Afwijzing verzoek ontbinding arbeidsovereenkomst
12 april 2012
Wanneer een werkgever de arbeidsovereenkomst met een werknemer wil opzeggen, heeft hij daarvoor een vergunning van het UWV nodig. Als een werknemer arbeidsongeschikt is voordat het verzoek om een ontslagvergunning is ingediend en de arbeidsongeschiktheid nog geen twee jaar heeft geduurd, geldt een opzegverbod en kan de arbeidsovereenkomst dus niet worden opgezegd. Dient de werkgever tijdens arbeidsongeschiktheid van een werknemer een verzoek tot ontbinding van de arbeidsovereenkomst in bij de kantonrechter, dan zal deze beoordelen of het verzoek samenhangt met een opzegverbod. Is dat niet het geval, dan wordt het verzoek toch in behandeling genomen ondanks de arbeidsongeschiktheid van de werknemer.
In een procedure voor de kantonrechter was een ontbindingsverzoek gebaseerd op bedrijfseconomische redenen en niet op de arbeidsongeschiktheid van de werknemer. De kantonrechter was van oordeel dat er materieel geen verband bestond tussen de arbeidsongeschiktheid en het ontbindingsverzoek. De werkgever was een thuiszorgorganisatie; de werknemer was in dienst als thuishulp. Met ingang van 1 januari 2007 wordt huishoudelijke zorg gefinancierd op basis van de Wet Maatschappelijke Ondersteuning en niet meer op basis van de Algemene Wet Bijzondere Ziektekosten. Sindsdien wordt door de gemeenten de hulp bij het huishouden via aanbestedingsprocedures geregeld. De werkgever bood bij aanbestedingsprocedures tarieven onder de kostprijs aan. De verliezen die de werkgever daarop leed waren niet te compenseren met andere activiteiten. De werkgever besloot daarop de huishoudelijke zorg te reorganiseren door voor alle werknemers een ontslagvergunning te vragen en hen een nieuw contract tegen een lager salaris te bieden.

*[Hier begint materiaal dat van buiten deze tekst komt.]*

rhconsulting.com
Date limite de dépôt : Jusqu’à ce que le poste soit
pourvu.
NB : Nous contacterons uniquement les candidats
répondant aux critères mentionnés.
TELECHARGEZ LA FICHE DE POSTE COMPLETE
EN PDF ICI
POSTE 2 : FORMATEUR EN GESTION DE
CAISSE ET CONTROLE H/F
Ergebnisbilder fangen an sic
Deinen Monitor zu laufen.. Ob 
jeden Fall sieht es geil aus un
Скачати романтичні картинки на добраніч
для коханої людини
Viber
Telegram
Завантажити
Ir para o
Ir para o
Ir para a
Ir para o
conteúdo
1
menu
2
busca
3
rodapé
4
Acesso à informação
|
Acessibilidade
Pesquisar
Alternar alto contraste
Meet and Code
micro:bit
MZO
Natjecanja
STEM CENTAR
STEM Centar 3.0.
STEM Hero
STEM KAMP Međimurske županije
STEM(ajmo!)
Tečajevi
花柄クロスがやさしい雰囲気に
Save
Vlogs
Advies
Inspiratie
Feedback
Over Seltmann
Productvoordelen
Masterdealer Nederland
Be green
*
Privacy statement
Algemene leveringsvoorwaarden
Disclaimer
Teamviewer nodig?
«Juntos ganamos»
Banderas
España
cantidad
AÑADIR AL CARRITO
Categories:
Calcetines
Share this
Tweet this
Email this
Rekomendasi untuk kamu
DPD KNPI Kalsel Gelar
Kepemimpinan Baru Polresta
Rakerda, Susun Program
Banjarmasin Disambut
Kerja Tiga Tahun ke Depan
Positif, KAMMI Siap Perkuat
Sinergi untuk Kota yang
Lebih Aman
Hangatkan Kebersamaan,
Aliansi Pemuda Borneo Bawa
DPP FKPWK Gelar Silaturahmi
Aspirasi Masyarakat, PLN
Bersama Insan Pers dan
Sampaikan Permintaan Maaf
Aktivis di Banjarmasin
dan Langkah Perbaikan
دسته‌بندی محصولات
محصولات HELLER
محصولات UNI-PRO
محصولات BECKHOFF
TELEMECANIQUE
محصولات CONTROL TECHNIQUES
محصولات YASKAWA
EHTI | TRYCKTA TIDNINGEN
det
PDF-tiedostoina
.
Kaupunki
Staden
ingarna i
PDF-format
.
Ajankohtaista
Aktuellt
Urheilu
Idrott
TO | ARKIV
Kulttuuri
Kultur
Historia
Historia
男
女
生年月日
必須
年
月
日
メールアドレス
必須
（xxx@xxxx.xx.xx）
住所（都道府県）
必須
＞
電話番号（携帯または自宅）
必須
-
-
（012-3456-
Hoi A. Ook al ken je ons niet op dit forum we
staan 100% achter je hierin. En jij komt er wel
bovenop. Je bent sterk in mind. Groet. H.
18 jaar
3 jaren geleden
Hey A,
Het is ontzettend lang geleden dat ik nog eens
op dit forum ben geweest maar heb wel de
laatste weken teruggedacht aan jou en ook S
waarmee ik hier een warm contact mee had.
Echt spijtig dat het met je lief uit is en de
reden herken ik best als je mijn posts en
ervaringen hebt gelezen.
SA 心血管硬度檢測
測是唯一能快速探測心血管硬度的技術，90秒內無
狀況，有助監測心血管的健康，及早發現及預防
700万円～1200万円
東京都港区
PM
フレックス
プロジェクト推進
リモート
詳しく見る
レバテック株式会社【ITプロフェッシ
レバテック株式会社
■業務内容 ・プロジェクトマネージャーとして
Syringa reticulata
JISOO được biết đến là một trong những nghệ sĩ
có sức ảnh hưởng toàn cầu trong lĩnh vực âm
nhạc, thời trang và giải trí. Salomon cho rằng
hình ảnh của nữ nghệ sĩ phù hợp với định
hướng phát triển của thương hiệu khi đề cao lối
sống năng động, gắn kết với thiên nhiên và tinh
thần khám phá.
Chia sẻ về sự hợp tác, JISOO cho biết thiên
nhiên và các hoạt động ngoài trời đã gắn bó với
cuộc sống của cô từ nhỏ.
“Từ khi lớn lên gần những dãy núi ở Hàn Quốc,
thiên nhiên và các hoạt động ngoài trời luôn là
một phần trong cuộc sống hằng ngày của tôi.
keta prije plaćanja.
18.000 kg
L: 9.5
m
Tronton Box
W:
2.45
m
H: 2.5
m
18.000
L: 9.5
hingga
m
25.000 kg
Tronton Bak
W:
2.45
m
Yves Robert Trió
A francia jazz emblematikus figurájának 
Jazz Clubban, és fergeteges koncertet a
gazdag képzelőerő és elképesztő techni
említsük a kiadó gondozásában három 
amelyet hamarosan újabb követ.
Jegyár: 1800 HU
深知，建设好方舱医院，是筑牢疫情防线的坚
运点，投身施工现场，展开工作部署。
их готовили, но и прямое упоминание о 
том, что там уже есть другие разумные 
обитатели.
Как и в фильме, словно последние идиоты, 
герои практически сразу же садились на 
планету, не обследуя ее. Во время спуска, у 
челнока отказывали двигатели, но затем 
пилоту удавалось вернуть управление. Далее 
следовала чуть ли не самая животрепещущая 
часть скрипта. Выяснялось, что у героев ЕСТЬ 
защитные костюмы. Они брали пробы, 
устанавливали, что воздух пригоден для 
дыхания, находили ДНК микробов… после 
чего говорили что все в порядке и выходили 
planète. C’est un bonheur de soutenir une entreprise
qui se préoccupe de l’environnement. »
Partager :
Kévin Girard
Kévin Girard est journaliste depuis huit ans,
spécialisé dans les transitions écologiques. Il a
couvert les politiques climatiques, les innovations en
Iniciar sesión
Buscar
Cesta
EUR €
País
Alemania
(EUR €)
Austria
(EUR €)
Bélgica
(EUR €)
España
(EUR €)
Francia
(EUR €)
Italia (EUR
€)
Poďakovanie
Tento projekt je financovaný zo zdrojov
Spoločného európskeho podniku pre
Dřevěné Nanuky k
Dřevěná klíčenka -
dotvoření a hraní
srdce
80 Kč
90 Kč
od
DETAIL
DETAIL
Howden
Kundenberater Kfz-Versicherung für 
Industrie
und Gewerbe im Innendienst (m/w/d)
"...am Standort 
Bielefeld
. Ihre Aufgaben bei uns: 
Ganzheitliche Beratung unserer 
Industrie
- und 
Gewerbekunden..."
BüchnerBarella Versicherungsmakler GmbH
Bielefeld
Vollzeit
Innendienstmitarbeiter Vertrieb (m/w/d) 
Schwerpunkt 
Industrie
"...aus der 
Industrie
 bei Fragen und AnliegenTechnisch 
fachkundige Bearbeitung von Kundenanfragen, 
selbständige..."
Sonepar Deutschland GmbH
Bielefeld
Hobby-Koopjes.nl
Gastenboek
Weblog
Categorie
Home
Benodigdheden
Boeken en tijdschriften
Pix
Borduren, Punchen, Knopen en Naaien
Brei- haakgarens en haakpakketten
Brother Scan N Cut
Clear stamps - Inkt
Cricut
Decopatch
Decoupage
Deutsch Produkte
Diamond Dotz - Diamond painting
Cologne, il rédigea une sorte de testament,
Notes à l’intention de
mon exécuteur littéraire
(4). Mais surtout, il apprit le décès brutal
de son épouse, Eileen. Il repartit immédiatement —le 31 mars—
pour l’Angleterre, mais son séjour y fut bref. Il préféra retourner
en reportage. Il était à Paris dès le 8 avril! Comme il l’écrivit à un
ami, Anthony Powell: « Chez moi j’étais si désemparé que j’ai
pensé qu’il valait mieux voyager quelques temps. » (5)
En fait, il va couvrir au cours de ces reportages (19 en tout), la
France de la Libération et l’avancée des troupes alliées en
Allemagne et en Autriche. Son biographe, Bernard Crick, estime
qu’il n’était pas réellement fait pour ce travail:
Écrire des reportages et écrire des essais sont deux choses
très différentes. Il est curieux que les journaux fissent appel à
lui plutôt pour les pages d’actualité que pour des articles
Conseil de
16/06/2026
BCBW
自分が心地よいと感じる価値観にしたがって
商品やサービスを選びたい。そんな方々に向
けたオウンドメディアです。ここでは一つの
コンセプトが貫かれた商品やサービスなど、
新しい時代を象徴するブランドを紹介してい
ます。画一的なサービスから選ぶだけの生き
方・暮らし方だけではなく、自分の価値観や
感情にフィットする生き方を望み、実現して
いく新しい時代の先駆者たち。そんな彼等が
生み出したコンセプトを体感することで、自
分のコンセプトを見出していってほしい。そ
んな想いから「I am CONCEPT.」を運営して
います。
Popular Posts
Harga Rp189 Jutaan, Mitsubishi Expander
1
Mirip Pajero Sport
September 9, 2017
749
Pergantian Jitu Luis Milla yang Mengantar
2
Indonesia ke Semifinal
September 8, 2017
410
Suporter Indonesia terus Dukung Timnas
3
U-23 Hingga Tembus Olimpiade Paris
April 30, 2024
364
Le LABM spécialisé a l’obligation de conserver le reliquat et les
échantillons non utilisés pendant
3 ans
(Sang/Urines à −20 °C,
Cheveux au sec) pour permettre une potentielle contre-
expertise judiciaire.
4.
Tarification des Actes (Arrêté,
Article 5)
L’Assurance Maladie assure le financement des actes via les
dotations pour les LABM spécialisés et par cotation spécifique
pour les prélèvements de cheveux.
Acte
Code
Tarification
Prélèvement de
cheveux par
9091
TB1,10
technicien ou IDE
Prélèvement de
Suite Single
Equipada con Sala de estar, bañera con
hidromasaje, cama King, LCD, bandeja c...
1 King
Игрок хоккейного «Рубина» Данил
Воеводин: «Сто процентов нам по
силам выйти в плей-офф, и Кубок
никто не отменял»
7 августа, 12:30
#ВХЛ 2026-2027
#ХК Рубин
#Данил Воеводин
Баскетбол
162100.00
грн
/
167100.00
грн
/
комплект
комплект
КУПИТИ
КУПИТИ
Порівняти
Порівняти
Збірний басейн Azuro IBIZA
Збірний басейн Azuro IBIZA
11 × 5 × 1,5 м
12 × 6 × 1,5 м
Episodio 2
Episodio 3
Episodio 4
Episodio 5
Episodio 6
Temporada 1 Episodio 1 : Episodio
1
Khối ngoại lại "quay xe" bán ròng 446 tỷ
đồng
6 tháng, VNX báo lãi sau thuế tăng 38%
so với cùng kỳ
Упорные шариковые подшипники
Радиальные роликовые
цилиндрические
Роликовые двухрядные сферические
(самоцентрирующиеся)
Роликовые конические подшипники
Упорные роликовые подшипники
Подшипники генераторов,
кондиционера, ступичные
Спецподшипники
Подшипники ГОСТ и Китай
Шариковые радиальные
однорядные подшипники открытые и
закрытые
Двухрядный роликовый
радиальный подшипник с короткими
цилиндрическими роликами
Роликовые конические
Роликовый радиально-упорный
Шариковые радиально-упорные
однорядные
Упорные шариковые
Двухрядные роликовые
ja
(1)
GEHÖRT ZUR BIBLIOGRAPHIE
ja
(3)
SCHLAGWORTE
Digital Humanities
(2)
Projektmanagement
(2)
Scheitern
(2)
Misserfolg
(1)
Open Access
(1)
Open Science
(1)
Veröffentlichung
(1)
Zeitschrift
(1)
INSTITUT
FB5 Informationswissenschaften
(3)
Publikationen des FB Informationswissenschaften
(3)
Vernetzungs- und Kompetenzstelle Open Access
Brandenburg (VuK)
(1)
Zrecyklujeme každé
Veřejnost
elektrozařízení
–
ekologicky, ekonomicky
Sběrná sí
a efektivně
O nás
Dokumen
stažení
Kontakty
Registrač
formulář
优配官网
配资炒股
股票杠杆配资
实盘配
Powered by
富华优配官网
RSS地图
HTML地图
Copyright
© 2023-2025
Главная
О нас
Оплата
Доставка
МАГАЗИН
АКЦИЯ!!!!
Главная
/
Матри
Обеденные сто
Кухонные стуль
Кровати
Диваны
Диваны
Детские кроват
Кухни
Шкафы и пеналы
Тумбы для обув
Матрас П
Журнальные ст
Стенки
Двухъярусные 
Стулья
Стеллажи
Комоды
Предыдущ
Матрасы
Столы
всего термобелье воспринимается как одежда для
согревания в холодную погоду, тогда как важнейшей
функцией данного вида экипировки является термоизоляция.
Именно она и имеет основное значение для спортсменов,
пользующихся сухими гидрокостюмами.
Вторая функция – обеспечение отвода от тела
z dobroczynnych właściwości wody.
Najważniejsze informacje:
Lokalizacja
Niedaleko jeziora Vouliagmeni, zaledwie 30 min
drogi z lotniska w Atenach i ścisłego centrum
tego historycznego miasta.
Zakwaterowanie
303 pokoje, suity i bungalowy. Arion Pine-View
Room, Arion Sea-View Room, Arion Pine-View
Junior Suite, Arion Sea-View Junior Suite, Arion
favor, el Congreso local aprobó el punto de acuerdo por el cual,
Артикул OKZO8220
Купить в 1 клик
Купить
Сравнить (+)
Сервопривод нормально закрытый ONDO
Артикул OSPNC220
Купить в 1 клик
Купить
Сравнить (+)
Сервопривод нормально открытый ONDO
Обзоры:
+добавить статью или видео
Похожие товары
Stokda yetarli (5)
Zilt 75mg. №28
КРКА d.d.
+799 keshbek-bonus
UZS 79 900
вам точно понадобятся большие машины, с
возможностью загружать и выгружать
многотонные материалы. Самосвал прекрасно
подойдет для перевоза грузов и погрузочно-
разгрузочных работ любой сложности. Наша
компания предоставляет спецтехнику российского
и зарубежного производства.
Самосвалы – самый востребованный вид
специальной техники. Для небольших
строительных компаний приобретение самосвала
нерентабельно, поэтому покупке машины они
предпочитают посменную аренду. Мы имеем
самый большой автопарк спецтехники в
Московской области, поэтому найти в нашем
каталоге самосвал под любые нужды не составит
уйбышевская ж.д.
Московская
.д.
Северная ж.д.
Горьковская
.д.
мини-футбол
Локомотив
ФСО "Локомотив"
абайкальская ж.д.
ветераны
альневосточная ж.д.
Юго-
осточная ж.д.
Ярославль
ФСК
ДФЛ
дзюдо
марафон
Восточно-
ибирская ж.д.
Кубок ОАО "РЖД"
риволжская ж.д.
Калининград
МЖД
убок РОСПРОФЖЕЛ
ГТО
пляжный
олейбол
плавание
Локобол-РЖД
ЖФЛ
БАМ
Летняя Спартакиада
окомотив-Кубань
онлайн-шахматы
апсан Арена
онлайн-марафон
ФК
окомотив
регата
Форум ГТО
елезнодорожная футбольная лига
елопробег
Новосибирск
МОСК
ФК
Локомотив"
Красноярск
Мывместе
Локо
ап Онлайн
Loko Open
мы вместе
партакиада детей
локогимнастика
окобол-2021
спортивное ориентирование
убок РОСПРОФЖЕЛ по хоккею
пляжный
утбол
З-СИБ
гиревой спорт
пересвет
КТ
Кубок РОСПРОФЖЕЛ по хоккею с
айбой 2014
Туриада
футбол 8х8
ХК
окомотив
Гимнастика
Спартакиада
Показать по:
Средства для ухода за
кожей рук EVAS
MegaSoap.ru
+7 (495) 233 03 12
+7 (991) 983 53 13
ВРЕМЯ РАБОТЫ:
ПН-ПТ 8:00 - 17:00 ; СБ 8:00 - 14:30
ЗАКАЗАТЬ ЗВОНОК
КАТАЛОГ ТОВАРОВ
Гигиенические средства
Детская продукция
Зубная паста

Dat aanbod werd in eerste instantie alleen aan arbeidsgeschikte werknemers gedaan. Voor een arbeidsongeschikte werknemer begon de werkgever een ontslagprocedure bij de kantonrechter. De kantonrechter wees het verzoek om ontbinding af, omdat de functie van de arbeidsongeschikte werknemer niet was vervallen. Er waren naar het oordeel van de kantonrechter onvoldoende gewichtige redenen om de arbeidsovereenkomst te ontbinden.